没有想象中的闺蜜同仇敌忾骂渣男的画面,齐之安冷哼一声,朝我翻了个白眼,“这算啥?
不过是个助手罢了,又动摇不了你祁太太的地位。”
“不行!
他说过一生只爱我一人的。”
她上下打量了我一番,像哄小孩似的哄我,“他现在和从前不同了。”
“年轻有为又多金,女孩子自然蜂拥而上。”
“你看看你,大学毕业后,一直在家休养,全靠他养着呢。”
“而且你虽然现在不算人老珠黄,但终究比不过那些年轻貌美的小姑娘。”
“再说了,现在哪个大老板身边没几个红颜知己啊。”
我冷冷地看着这个,我曾视为挚友的人,“可是,他如今的一切都是我给予的。”
齐之安不耐烦地噘起嘴,“你家公司没时冬早垮了。”
“你这些年在家也不工作,全靠他养着。”
“你连你们的孩子都保不住,时冬都没怨你,你现在身体不好,生不了孩子,你知道外面有多少女人想给时冬生孩子吗。”

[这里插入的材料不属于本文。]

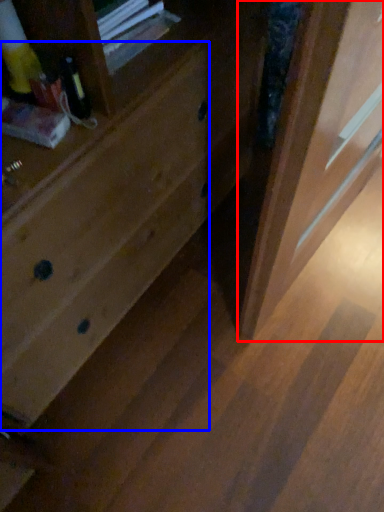
Question: Which object appears farthest to the camera in this image, screen door (highlighted by a red box) or drawer (highlighted by a blue box)?

Choices:
 (A) screen door
 (B) drawer

Answer: (A)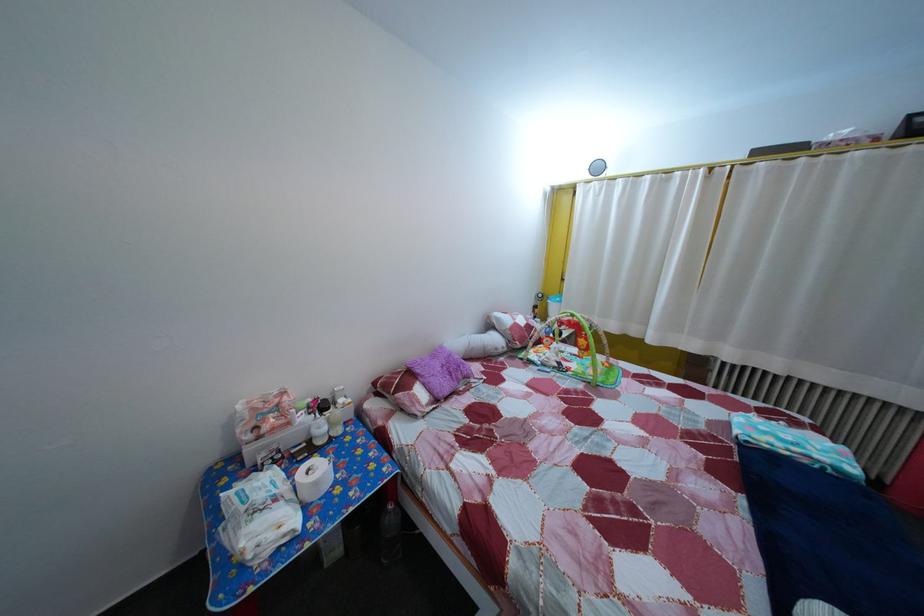
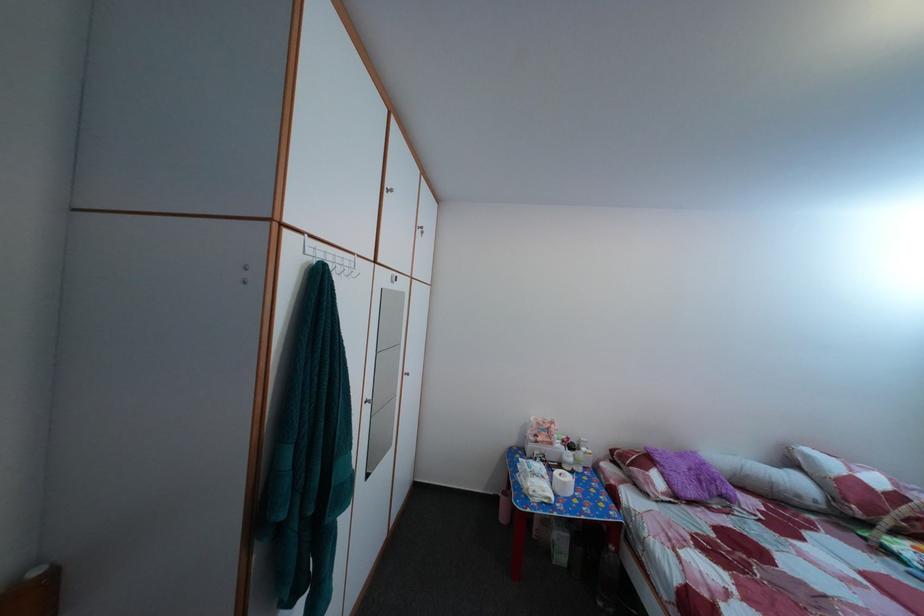
Question: How did the camera likely rotate?

Choices:
 (A) Left
 (B) Right
 (C) Up
 (D) Down

Answer: (A)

“到时候,你找个年轻清纯的给时冬生个孩子,你抱回来当亲生的养。”
她的话如利箭般刺穿我的心,我只觉心如刀绞,疼痛让我的声音变得坚定,“很多人迷恋他,一群女人都想给他生孩子是吗?”
我突发奇想,看着她认真地说,“那我给他下点药,这辈子,别说孩子了,连女人都别想靠近他。”
我在她的眼中清晰地看到了厌恶,她翻了个白眼,语气中的不耐毫无遮掩,“你能不能别折腾了?”